South Korea Releases Public-Safety LTE Procurement, Bids Due 4 October
Tuesday, August 28, 2018 | Comments

The South Korean government released a request for proposals (RFP) for its nationwide public-safety Long Term Evolution (LTE) network following its second pilot project, which ended in March.

Proposals are due 4 October, and the contract winners will be decided by 12 October.

The three-lot procurement will begin simultaneously, and each lot will include a geographic coverage area of three three-phase buildout plans. For example, the Lot A winner will be responsible for a portion of the coverage area in each of the three phases.

The nationwide deployment plan includes three nine-month buildout phases with phase one targeting the middle area of the country, phase two covering the southern area, and phase three covering Seoul and the surrounding capital area.

Based on South Korea’s two pilot projects for the network, the nationwide coverage strategy involves four methods. A government-owned national infrastructure that comprises LTE fixed base stations will cover nationally important infrastructure, roads and densely populated areas. Radio access network (RAN) sharing with other networks — also called multioperator core network (MOCN) — will help cover mountainous, rural and indoor/underground areas, along with roads.

Cells on wheels (CoWs) and backpack cells will further address mountainous, rural and indoor/underground areas, along with maritime coverage.

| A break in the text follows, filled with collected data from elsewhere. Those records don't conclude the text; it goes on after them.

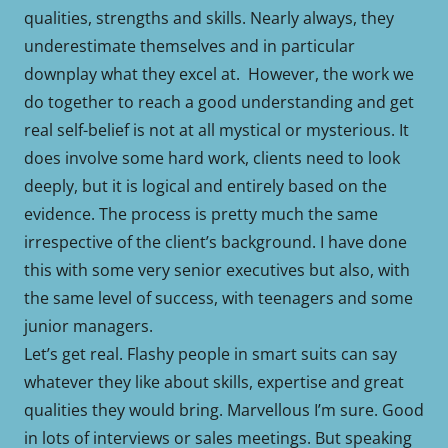
qualities, strengths and skills. Nearly always, they
underestimate themselves and in particular
downplay what they excel at. However, the work we
do together to reach a good understanding and get
real self-belief is not at all mystical or mysterious. It
does involve some hard work, clients need to look
deeply, but it is logical and entirely based on the
evidence. The process is pretty much the same
irrespective of the client’s background. I have done
this with some very senior executives but also, with
the same level of success, with teenagers and some
junior managers.
Let’s get real. Flashy people in smart suits can say
whatever they like about skills, expertise and great
qualities they would bring. Marvellous I’m sure. Good
in lots of interviews or sales meetings. But speaking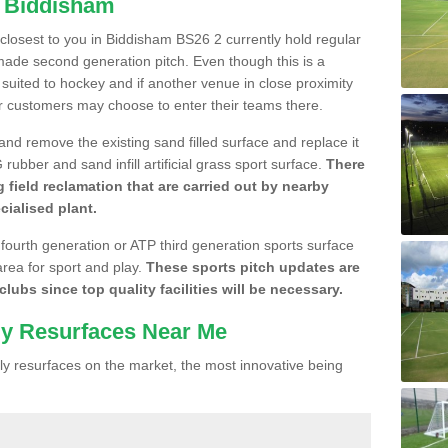
n Biddisham
e closest to you in Biddisham BS26 2 currently hold regular
made second generation pitch. Even though this is a
re suited to hockey and if another venue in close proximity
r customers may choose to enter their teams there.
 and remove the existing sand filled surface and replace it
ubber and sand infill artificial grass sport surface.
There
 field reclamation that are carried out by nearby
cialised plant.
 fourth generation or ATP third generation sports surface
area for sport and play.
These sports pitch updates are
lubs since top quality facilities will be necessary.
ly Resurfaces Near Me
y resurfaces on the market, the most innovative being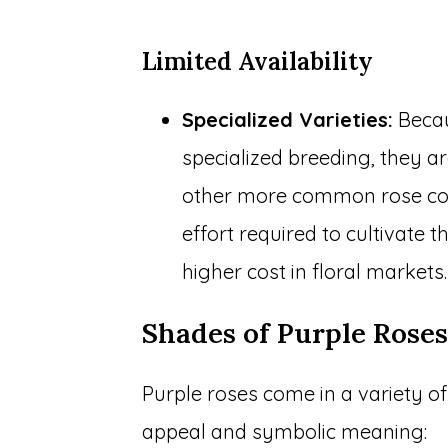
Limited Availability
Specialized Varieties:
Becau
specialized breeding, they a
other more common rose color
effort required to cultivate t
higher cost in floral markets.
Shades of Purple Rose
Purple roses come in a variety o
appeal and symbolic meaning: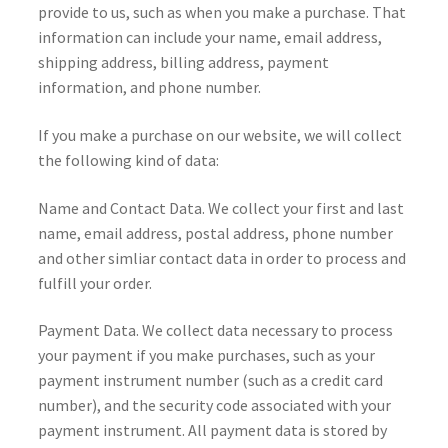
provide to us, such as when you make a purchase. That
information can include your name, email address,
shipping address, billing address, payment
information, and phone number.
If you make a purchase on our website, we will collect
the following kind of data:
Name and Contact Data. We collect your first and last
name, email address, postal address, phone number
and other simliar contact data in order to process and
fulfill your order.
Payment Data. We collect data necessary to process
your payment if you make purchases, such as your
payment instrument number (such as a credit card
number), and the security code associated with your
payment instrument. All payment data is stored by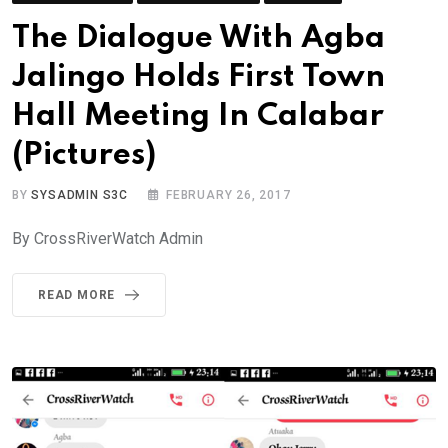
The Dialogue With Agba
Jalingo Holds First Town
Hall Meeting In Calabar
(Pictures)
BY
SYSADMIN S3C
FEBRUARY 26, 2017
By CrossRiverWatch Admin
READ MORE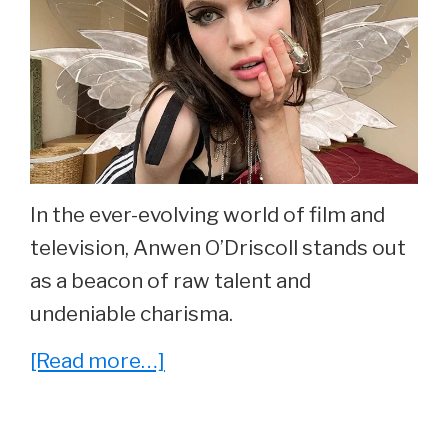
In the ever-evolving world of film and
television, Anwen O’Driscoll stands out
as a beacon of raw talent and
undeniable charisma.
about
[Read more…]
10
Things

Other networks such as LTE-Railway (LTE-R) and LTE-Maritime will be used to address mountains, rural areas, indoor/underground areas, maritime and railroads.

Separately, South Korea’s government is deploying an LTE-R network over the whole country, beginning in 2016 and planned through 2025, so the country’s railroads will have an LTE-R dedicated network.

All three of the country’s commercial operators — SK Telecom, Korea Telecom and LG U+ — are expected to bid on the procurement.

“The RFP is for all three years,” said Dujeong Choi, general manager of the public-safety communications team for South Korea’s Telecommunications Technology Association (TTA). “A procurement is usually released step by step but in order to speed it up and ensure more control and no delays, we released a three-year procurement at one time, which will be contract binding with selected operators. It will guarantee the continuity of buildout.”

Phase one deployment will begin in November this year, and operations and maintenance ends in 2025. Phase two begins in 2019 and ends in 2025, and phase three begins in 2020 with the same 2025 end date.

Lot A includes building core networks — one was built during a 2015 pilot and one will serve as a backup. Lot A also includes radio units (RUs), digital units (DUs), repeaters, COWs and backpack cells. Lots B and C each comprise RUs, DUs and repeaters. Each public-safety user agency will procure its own devices.

The budget for Lot A is around US$364 million and includes deployment costs, operations and maintenance, and fiber backhaul leasing. The Lot B budget is about US$282 million, and Lot C is $170 million.

South Korea’s first pilot ran from November 2015 to June 2016 in three cities. The second six-month pilot ran from October 2017 to March 2018 around the area of the 2018 Winter Olympics.

The second pilot proved RAN sharing worked and could be used as one method to extend coverage, Choi said.

“Public-safety LTE fixed base stations cannot cover whole country, so we are using commercial operators' RANs in some portions; that’s how we can cover the whole nation,” Choi said.